In our recent webinar, Microsoft 365 Security Best Practices, Scott Davis, Sales Engineer at Liongard, shares valuable security insights to Microsoft 365 and demonstrates how automation can help you proactively manage systems across the board.
“I think MSPs fall behind on security sometimes because they turn into firefighters,” says Scott. “If you’re only being reactive on the security side, or only responding to attacks once they happen, you’re not getting ahead of the attack, which is where you need to be. If you’re not proactive, you’re just hopping from fire to fire. You need the right tools to go from firefighting to fire prevention.”
Everything comes back to the basics of technology, and cyber-attacks affect us all, from schools and government agencies, to real estate and retail. When thinking about MS365 and security, there are six main critical threats to focus on:
Unauthorized mail forwarding
This is one of the most common threats—phishing emails either steal credentials to deploy ransomware, or set up email forwarding so that users are unknowingly sharing emails with nefarious actors. Their ultimate goal is to find a billing or accounting contact to gain access to financial data they can use for things like invoice fraud.
Weak passwords or disabled MFA
If you’re not currently forcing your customers to adopt multi-factor authentication (MFA), you should be. When it comes to security today, MFA is necessary, and something your customers can’t afford not to implement. And, as an MSP, you need to be able to identify users with weak passwords and who aren’t adhering to MFA best practices.
Unnecessary privileged users
Giving more access than necessary to users is an easy way to create security risk. For instance, as a technical administrator, do you have global admin rights with your day-to-day login? As a best practice, you should have a separate admin account with increased permissions. It may seem like a hassle, but the security benefits far outweigh the inconvenience of logging into a separate admin account a few times a day.

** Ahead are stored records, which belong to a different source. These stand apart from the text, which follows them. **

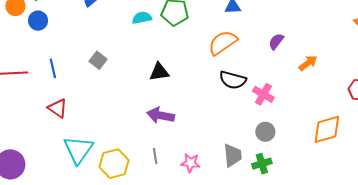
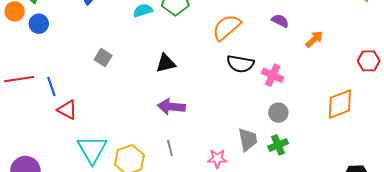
purple semicircle: (276, 41) -> (280, 21), turned 84
blue line: (53, 68) -> (51, 86), moved
pink star: (191, 163) -> (217, 159), moved

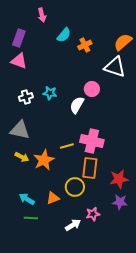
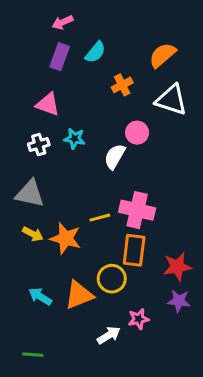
pink arrow: (42, 15) -> (63, 22), turned 80
purple rectangle: (19, 38) -> (60, 57), moved
orange semicircle: (123, 42) -> (162, 55), moved
orange cross: (85, 45) -> (122, 85), moved
pink triangle: (19, 61) -> (48, 104), moved
orange star: (44, 160) -> (66, 238), turned -30
orange triangle: (53, 198) -> (79, 295), size x1.5
green line: (31, 218) -> (33, 355), moved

Phishing-related OneDrive files
Similar to unauthorized email forwarding, bad actors will also try and gain access to OneDrive files, like work orders and invoices, for monetary gain. As an MSP, if you don’t catch the small cues and signs of infiltration, you customers can lose money that they’ll never recover.

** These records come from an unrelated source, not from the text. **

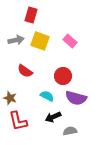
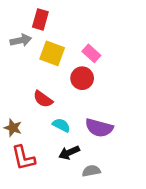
gray arrow: (16, 40) -> (21, 40), moved
red semicircle: (25, 71) -> (43, 99), moved
red circle: (63, 76) -> (82, 78), moved

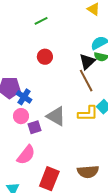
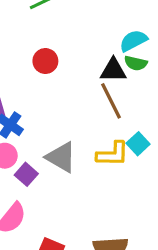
black triangle: (87, 62) -> (113, 70), turned 42
purple square: (35, 127) -> (26, 174), turned -32

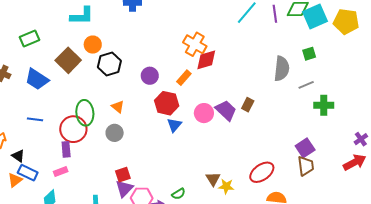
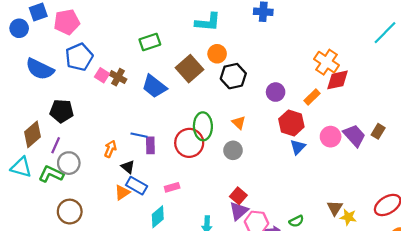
blue line: (35, 119) -> (139, 135), moved
purple rectangle: (66, 149) -> (150, 145), moved
red square: (123, 175) -> (238, 196), turned -35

Have you made sure legacy authentications (SMTP, POP3, IMAP, etc.) are disabled for your users? Outside of things like printers that need to connect to SMTP to send outbound emails, for example, you don’t need that legacy authentication for anyone else. The way most users will connect with MS365—through their phone or laptop—will use the standard Exchange protocol.
DKIM, DMARC and SPF
These aren’t new—in fact, DKIM, DMARC and SPF are all public information that can easily be accessed if you know where to look. For instance, if your customers are receiving a lot of spam or phishing emails, you may need to take a second look—specifically your SPF settings—to make sure everything is set up properly to MS365 standards.

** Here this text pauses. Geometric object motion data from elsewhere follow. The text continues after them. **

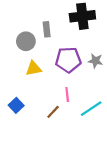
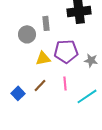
gray star: (95, 61) -> (91, 60), moved
yellow triangle: (34, 68) -> (43, 58), moved
brown line: (53, 112) -> (40, 85), moved

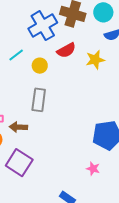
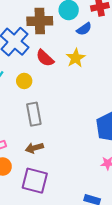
red semicircle: (66, 50) -> (45, 58), turned 90
brown arrow: (18, 127) -> (34, 148), moved

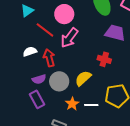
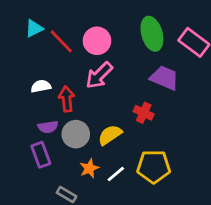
cyan triangle: (27, 11) -> (34, 28), moved
red line: (45, 30) -> (61, 41), moved
white line: (91, 105) -> (116, 174), turned -48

MS365 Security Best Practices
As an MSP, there are some things you can do to reduce the possibility of a security breach and protect your customers and users.
- Use MFA and strong passwords
- Use email encryption
- Implement strong phishing protection
- Train and test your users
- Use enhanced filters for content and image identification
- Configure DMARC
Manual Monitoring Leaves Your Clients at Risk
Documentation is the core of everything you do as an MSP, from security to reporting. If you don’t have the right data and documentation, you don’t know what you’re protecting, what holes you might have in your security, or what you have to do to protect your customers.
When you rely on manual documentation, you’re constantly switching between systems and apps to get the information you need and, a lot of the time, that information is just surface level data. When you’re focused on the tickets coming in and jumping from project to project, documentation can be the last thing on your mind, and security for both your MSP and your customers can suffer.
The built-in MS365 monitoring and alerting function work well, but sometimes can be hard to integrate into your PSA for streamlined ticket management and issue alerts. It can be time-consuming and tedious to set up each instance for each client, and manual documentation and monitoring usually results in stale data, missed alerts, or critical security settings that are never turned on, all causing headaches for you and security risks for your customers.
Liongard Automates MS365
Liongard integrates into your Microsoft stack, giving you access to 39 actionable alerts across all your customer accounts—immediately. The best part is, Liongard is set up once at the customer level and can be instantly associated with all related accounts at the touch of a button. You can create custom alerts and metrics for the data that matters to you, and then apply those alerts across the board—no more manual set up! This allows you to reduce noise and focus on what matters most to you and your customers, providing full visibility from billing to sales to support.